Mays' August schedule was heavy with engagments away from the casino. Among other things, he spoke to a Kiwanis Club, attended a fire department parade in nearby Egg Harbor City, taped radio and television spots for a statewide glaucoma-screening program and visited a summer school for the children of migrant farm workers in nearby Vineland.

He talks about baseball, not casino gambling, on such trips, but even so he promotes Bally's image at a time when the casino needs all the assets it can muster.

Operating under a temporary license branted by the New Casino Control Commission nine months ago, the casino has had a gross take of $100 million since it opened up shop, including $20 million last month.

It is owned by the Bally Manufacturing Co., the world's largest manufacturer of slot machines and a major supplier of slots to other Atlantic City casinos.

But just this week, the New Jersey attorney general's office, in a report to the casino control commission, urged that Bally be denied a permanent license.

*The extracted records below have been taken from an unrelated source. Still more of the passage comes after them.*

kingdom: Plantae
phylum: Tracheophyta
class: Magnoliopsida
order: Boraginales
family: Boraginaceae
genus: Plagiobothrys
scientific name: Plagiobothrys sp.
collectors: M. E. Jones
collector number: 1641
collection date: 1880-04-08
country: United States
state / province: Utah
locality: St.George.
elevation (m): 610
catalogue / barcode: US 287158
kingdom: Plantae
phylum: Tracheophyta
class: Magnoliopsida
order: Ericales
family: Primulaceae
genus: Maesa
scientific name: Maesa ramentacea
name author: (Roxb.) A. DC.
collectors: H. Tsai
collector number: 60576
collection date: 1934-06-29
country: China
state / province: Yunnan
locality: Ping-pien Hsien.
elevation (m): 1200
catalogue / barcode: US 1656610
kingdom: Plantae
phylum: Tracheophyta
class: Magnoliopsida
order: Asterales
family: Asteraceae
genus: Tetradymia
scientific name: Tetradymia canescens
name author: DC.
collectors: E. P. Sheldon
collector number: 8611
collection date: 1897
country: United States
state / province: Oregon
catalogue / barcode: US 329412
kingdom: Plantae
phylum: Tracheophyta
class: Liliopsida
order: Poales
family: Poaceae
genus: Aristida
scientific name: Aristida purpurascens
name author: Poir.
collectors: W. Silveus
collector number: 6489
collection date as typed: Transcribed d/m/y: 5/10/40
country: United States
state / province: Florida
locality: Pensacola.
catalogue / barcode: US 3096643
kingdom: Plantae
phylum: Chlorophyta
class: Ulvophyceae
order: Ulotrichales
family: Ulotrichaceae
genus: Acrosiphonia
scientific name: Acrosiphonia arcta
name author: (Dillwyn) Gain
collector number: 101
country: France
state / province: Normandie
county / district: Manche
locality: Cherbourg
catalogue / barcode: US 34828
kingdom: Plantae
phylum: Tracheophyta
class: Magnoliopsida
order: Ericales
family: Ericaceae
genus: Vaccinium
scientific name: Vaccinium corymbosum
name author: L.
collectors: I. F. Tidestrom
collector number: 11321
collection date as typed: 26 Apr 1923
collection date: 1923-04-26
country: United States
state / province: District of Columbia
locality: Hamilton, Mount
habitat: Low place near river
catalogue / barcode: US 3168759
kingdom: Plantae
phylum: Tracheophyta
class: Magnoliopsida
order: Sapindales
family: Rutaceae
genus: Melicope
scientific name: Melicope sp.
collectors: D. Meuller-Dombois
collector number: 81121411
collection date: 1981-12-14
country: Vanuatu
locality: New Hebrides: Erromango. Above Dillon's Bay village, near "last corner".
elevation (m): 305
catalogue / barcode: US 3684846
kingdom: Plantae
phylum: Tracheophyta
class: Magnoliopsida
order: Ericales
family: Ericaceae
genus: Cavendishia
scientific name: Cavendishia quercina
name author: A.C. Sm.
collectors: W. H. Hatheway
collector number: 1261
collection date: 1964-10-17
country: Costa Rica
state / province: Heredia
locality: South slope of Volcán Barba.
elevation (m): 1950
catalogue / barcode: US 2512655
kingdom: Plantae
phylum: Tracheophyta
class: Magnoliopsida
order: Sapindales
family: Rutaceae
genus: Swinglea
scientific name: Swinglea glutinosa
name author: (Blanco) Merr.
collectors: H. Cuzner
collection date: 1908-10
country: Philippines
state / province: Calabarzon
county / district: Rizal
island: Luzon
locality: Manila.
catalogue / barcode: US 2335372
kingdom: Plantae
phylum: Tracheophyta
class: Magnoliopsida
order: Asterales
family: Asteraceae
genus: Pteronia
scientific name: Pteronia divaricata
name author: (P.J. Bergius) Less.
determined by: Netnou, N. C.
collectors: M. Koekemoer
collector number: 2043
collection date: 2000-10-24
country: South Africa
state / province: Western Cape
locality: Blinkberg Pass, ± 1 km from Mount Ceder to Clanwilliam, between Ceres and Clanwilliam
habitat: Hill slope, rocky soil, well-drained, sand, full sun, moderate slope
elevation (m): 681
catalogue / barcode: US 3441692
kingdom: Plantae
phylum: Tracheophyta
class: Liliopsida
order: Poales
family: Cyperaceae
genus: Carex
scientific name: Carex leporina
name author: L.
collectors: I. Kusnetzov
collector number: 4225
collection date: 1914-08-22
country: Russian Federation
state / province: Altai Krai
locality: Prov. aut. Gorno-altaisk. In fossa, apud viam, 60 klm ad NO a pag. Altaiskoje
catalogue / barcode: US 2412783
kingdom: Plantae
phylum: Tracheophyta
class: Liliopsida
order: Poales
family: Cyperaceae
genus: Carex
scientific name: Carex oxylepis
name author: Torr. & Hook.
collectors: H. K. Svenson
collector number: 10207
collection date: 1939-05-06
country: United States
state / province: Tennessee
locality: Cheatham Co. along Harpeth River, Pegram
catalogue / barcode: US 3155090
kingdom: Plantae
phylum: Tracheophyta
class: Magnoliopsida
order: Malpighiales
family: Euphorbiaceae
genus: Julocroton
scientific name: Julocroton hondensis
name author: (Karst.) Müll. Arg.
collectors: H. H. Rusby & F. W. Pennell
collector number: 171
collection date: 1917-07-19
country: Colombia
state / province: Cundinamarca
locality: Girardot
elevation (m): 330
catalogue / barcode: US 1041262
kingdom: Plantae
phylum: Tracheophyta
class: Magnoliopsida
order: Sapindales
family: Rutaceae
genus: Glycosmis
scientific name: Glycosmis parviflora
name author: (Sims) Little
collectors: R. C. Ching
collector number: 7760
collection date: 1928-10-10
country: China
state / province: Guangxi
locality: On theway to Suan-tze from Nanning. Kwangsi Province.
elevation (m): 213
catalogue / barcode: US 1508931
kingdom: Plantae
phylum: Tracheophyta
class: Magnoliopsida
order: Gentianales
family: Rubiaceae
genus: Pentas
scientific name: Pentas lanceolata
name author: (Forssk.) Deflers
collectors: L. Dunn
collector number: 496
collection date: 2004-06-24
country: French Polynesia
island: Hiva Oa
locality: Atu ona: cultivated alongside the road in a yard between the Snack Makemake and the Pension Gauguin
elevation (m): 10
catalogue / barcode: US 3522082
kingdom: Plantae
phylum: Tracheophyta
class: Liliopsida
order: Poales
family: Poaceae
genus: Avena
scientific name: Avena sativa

The company and its former president, William T. O'Donnell, have ties with organized crime, the report alleged.

O'Donnell, who stepped aside as president in December as a condition of Bally's receiving the temporary license, denied any impropriety or wrongdoing, as did spokesman for the company. It appears unlikely the casino control commission will rule on the recommendation before November.

But those matters are not in Willie Mays' department. He sticks to the schedule the casino prepares for him and hopes he isn't scheduled too tightly.

He tends to tire easily, and he's grateful when the schedule permits him to spend a day sleeping in his room, although usually those days are interrupted by calls to come down and meet somebody, sign autographs or shake somebody's hand.

This past Tuesday was one of the tougher days. That day, he had to speak to the children of migrant workers in the morning, drive to New York in the afternoon to attend a banquet that night, than back to Atlantic City afterward to get up and play golf with the high-rollers in the morning.

Mays' driver, Mike, is waiting at the casino entrance at 9 a.m. in a light tan Cadillac for the hour's drive across the flat South Jersey farmland to meet the migrant workers' children at the school in Vineland.

Most were not born when Mays retired from baseball, but they all know the name of Willie Mays. For two weeks they have benn anticipating his visit, and word has gotten around in the community that Willie Mays will be there.

Anibal Sanchez, the school custodian, is waiting in front as the automobile drives up and Mays steps out.

"The greatest baseball player. I saw you at the Polo Grounds," said Sanchez, extending his hand.

Mays shakes it.

Inside the school, the children have been waiting in the auditorium. They burst into spontaneous and sustained applause when Mays enters. Mays says a few words about how happy he is to be there and how much he loves visiting schools and then says he'll take questions.

Someone asks what were his most difficult times in baseball.

"The last two years were the hardest," he said. "I was too old to hit the ball and I couldn't understand why I couldn't play any more. I didn't understand what was happening to me."

Back at the hotel, Mays invites a reporter to join him for a meal, but he won't hear of it when the reporter tries to pay.

"When you eat with Willie Mays, you don't pay. You can't pay. The hotel takes care of it. The hotel takes care of everything."